Work instruction: Every line in the records below between the one holding "type | | No data | |" and the one holding "33,34,36,48,54) | |", inclusive, is to be set down exactly; all other lines are to be left out.
== Segment start ==
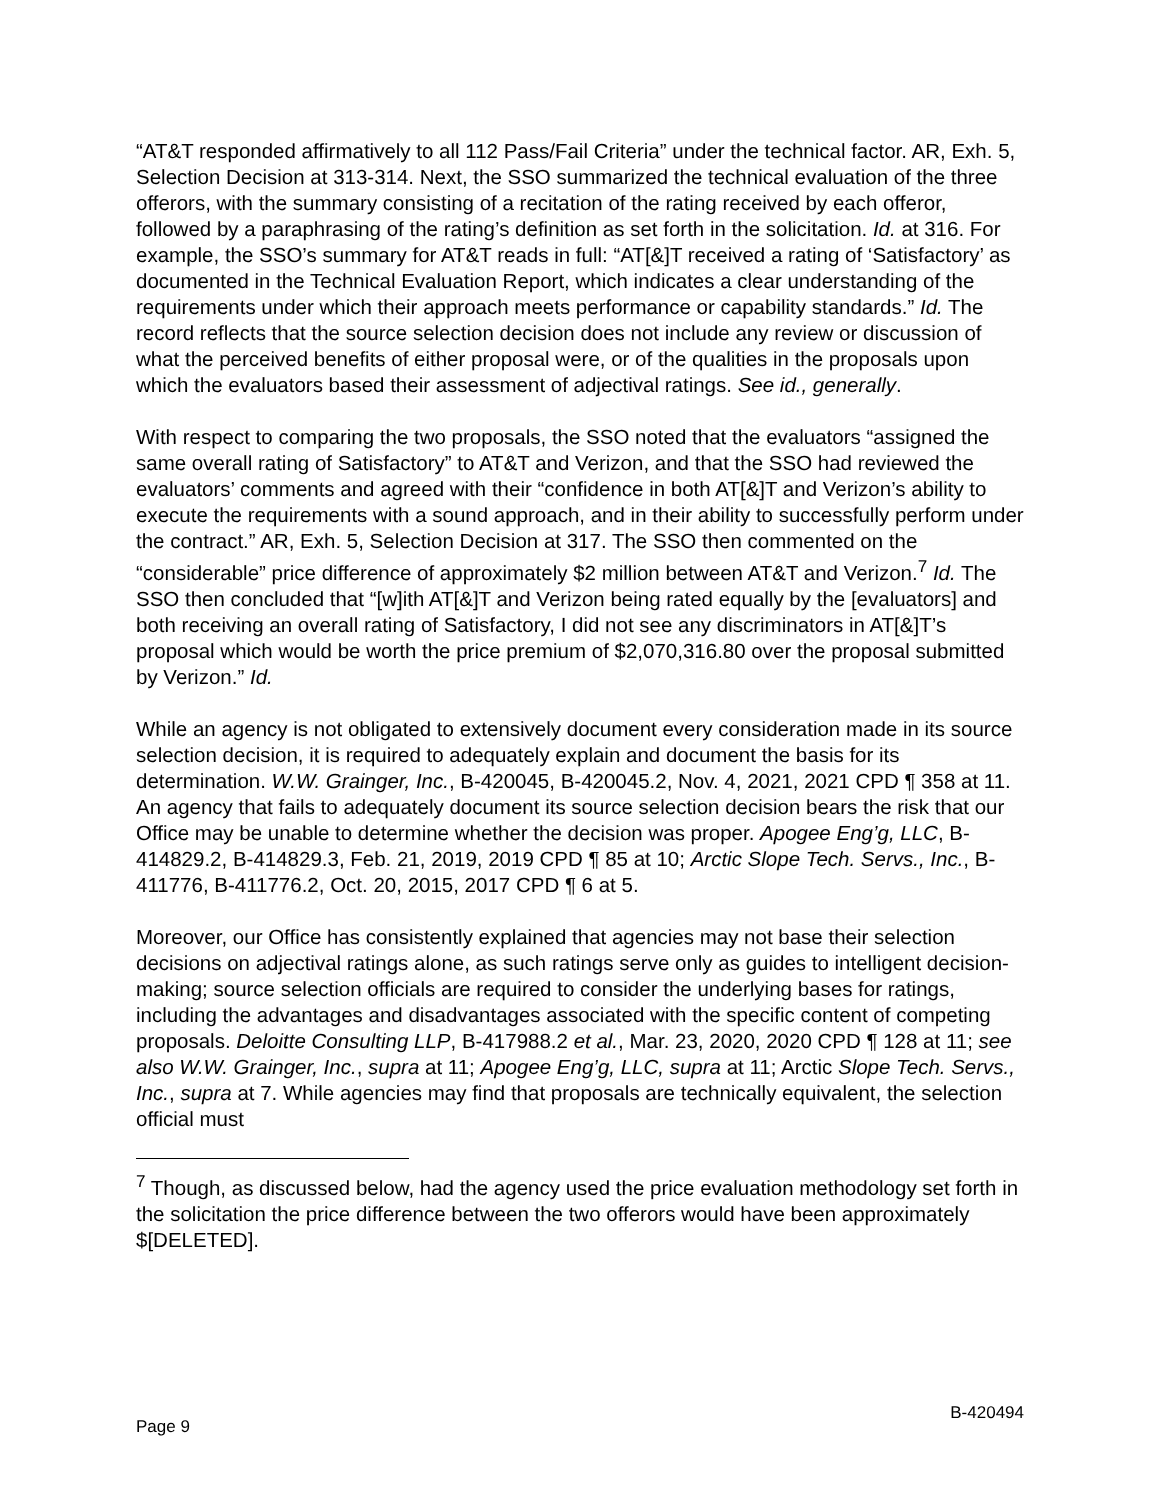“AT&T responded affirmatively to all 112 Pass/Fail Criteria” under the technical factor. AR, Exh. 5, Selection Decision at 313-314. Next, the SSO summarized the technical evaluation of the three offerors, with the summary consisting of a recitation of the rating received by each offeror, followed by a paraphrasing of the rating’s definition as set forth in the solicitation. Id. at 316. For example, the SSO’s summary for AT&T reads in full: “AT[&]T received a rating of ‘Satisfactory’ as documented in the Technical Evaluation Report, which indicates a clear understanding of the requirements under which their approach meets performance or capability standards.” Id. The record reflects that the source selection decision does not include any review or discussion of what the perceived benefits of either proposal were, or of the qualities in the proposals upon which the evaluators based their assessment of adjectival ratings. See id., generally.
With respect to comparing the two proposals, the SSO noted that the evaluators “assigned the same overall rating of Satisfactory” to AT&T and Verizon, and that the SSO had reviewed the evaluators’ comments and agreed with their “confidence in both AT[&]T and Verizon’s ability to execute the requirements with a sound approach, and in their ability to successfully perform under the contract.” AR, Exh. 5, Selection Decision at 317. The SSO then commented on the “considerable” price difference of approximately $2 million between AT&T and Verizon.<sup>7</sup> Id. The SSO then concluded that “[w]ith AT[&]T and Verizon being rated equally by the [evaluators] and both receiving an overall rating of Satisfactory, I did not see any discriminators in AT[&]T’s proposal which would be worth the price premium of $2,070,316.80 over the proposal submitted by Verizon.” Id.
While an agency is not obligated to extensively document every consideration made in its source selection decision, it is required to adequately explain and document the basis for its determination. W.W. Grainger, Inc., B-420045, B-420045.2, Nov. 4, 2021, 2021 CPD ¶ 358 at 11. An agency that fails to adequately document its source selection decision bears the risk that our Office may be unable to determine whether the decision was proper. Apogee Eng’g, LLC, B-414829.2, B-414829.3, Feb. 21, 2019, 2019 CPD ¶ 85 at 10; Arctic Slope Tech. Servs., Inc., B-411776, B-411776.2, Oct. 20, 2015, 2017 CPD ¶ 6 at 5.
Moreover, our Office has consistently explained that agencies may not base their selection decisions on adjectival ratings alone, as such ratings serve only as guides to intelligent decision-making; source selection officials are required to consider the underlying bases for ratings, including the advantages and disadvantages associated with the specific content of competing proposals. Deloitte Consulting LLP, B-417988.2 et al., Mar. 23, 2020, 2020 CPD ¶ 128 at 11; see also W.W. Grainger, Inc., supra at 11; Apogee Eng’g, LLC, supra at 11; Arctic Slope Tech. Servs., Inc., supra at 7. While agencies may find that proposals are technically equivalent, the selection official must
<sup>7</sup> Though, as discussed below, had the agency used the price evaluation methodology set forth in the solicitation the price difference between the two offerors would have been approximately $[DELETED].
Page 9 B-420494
== Segment end ==
== Segment start ==
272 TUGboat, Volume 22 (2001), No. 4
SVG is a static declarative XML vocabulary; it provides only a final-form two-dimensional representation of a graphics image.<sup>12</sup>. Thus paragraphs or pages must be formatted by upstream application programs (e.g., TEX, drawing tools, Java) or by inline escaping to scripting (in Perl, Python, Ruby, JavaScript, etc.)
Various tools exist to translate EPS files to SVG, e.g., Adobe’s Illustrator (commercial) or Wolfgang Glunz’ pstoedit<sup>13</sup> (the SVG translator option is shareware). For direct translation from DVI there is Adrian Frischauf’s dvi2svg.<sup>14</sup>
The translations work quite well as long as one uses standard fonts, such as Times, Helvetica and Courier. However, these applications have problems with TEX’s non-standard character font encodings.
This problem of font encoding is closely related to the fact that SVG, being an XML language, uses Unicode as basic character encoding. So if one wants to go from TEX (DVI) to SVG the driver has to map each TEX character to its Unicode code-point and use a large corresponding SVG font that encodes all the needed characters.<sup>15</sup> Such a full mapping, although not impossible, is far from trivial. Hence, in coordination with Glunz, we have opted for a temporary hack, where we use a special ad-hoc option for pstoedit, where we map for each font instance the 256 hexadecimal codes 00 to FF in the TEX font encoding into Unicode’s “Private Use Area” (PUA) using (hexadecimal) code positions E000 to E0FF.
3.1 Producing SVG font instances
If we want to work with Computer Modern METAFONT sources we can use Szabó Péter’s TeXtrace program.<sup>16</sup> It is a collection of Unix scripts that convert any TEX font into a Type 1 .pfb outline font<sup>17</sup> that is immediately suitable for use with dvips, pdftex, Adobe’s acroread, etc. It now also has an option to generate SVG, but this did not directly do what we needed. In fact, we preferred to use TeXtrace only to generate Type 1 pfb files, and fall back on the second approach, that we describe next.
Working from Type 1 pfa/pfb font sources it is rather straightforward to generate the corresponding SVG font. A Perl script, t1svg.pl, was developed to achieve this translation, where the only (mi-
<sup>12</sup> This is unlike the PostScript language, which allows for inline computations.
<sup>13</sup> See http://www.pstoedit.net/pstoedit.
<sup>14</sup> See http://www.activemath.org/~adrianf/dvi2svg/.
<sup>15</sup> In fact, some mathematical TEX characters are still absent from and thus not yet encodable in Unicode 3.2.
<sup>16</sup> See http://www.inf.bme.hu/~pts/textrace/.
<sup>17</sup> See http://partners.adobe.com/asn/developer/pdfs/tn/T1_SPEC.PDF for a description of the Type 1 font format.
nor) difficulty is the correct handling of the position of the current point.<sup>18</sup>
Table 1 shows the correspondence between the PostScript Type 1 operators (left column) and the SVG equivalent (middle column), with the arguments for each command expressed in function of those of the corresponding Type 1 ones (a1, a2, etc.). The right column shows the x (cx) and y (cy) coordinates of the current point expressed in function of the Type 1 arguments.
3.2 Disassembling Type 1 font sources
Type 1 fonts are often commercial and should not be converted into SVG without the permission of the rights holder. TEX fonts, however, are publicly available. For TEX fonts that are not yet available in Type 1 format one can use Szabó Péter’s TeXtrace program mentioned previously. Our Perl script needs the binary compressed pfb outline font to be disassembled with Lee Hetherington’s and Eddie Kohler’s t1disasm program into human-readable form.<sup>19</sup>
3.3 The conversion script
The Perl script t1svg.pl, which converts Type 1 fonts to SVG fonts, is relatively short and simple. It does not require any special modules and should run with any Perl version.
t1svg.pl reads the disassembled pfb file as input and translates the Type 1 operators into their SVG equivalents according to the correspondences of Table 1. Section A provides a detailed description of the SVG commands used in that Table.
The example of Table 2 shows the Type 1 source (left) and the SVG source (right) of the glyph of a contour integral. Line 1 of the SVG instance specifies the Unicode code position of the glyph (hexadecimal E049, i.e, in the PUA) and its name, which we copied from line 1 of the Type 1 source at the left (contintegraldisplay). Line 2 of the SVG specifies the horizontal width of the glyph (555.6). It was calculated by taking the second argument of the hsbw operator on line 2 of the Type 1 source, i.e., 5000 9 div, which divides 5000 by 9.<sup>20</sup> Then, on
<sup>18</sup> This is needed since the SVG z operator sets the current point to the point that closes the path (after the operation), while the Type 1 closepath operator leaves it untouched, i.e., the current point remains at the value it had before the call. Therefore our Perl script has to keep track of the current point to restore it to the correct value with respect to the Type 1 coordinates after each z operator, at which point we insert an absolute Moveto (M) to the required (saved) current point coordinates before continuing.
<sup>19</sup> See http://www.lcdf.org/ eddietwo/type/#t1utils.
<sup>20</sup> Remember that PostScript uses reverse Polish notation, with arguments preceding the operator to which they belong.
== Segment end ==
== Segment start ==
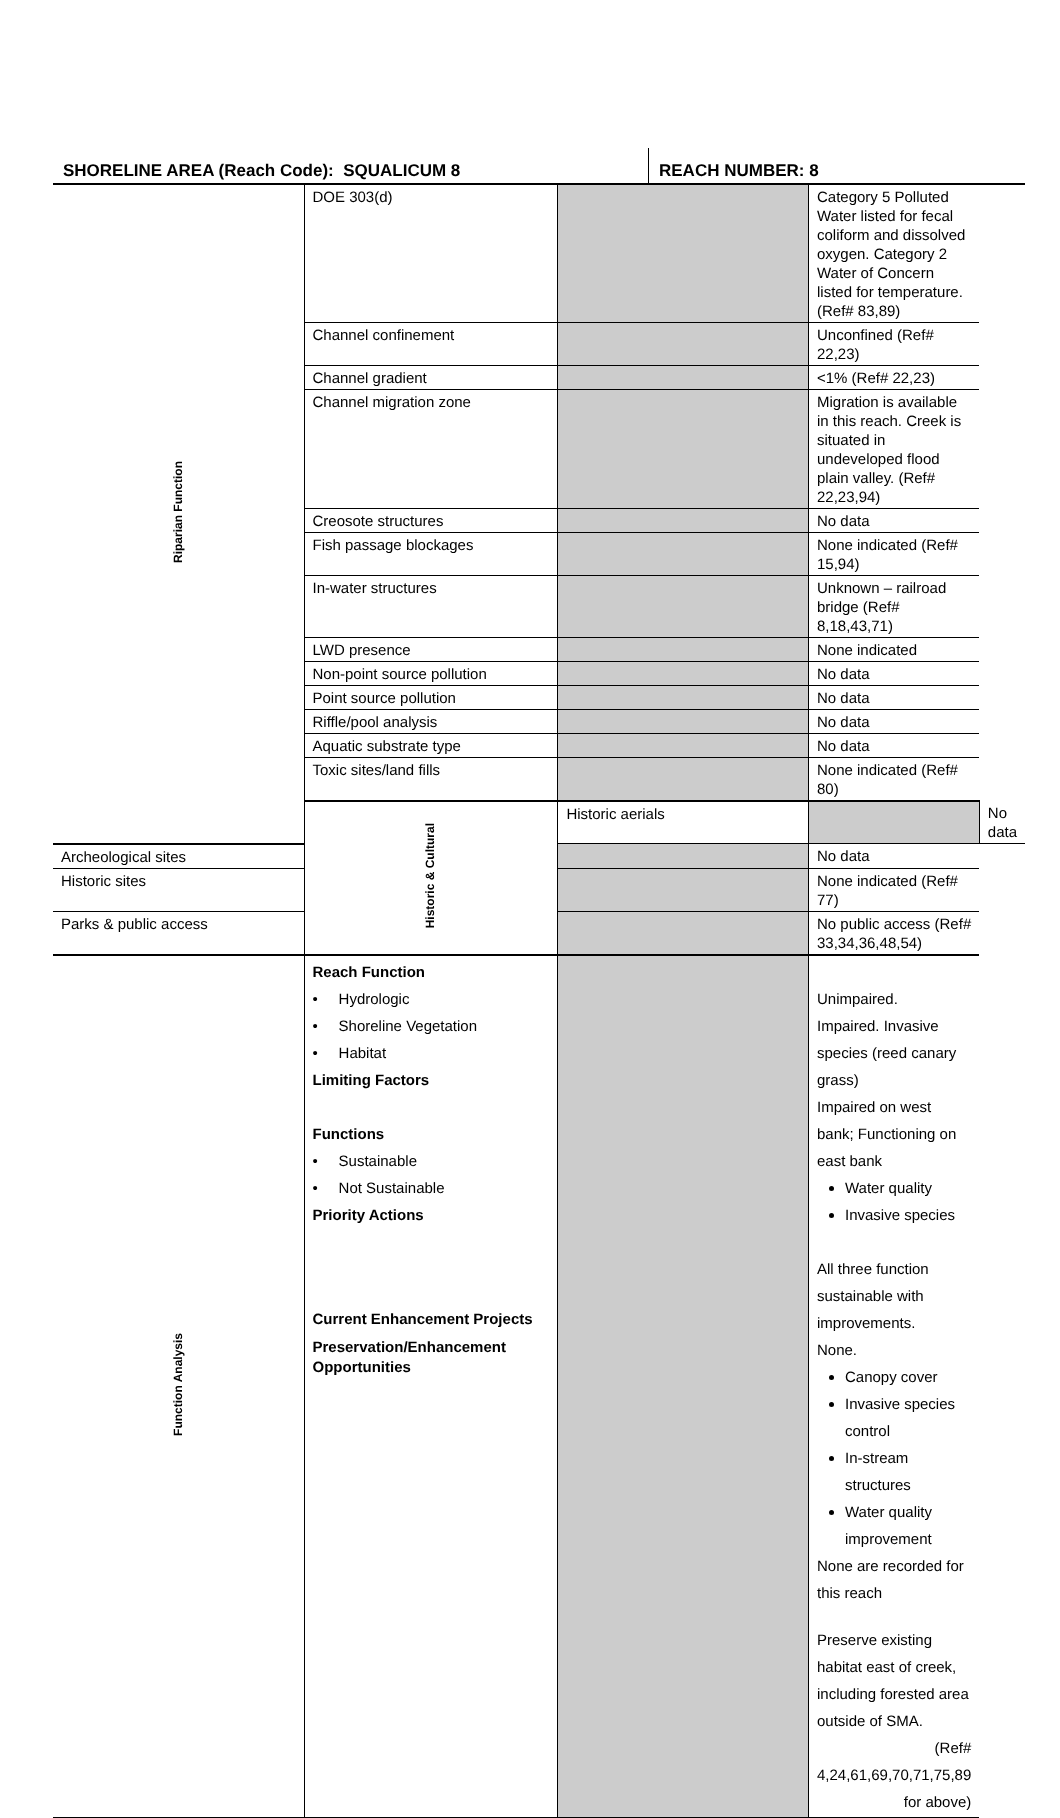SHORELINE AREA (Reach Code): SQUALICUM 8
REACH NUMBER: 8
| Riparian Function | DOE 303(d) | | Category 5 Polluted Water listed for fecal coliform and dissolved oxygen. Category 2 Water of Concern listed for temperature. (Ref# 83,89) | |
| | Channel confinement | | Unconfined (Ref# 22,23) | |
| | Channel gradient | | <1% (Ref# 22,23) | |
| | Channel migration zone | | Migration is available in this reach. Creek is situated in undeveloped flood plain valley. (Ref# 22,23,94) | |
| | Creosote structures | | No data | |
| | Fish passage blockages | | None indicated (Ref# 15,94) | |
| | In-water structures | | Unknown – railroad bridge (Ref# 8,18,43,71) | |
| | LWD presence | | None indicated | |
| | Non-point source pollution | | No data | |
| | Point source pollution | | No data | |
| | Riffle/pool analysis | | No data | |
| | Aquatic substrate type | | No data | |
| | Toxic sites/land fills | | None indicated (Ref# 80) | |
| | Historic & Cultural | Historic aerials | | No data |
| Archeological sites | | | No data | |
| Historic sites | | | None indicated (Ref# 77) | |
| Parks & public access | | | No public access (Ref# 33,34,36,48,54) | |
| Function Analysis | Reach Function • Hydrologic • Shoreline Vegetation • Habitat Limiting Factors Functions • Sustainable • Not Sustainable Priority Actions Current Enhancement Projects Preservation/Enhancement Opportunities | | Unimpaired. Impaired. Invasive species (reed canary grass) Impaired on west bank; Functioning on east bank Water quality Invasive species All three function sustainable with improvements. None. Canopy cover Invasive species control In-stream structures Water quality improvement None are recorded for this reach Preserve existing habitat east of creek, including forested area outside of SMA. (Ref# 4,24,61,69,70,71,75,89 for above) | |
== Segment end ==
Task result:
| | Aquatic substrate type | | No data | |
| | Toxic sites/land fills | | None indicated (Ref# 80) | |
| | Historic & Cultural | Historic aerials | | No data |
| Archeological sites | | | No data | |
| Historic sites | | | None indicated (Ref# 77) | |
| Parks & public access | | | No public access (Ref# 33,34,36,48,54) | |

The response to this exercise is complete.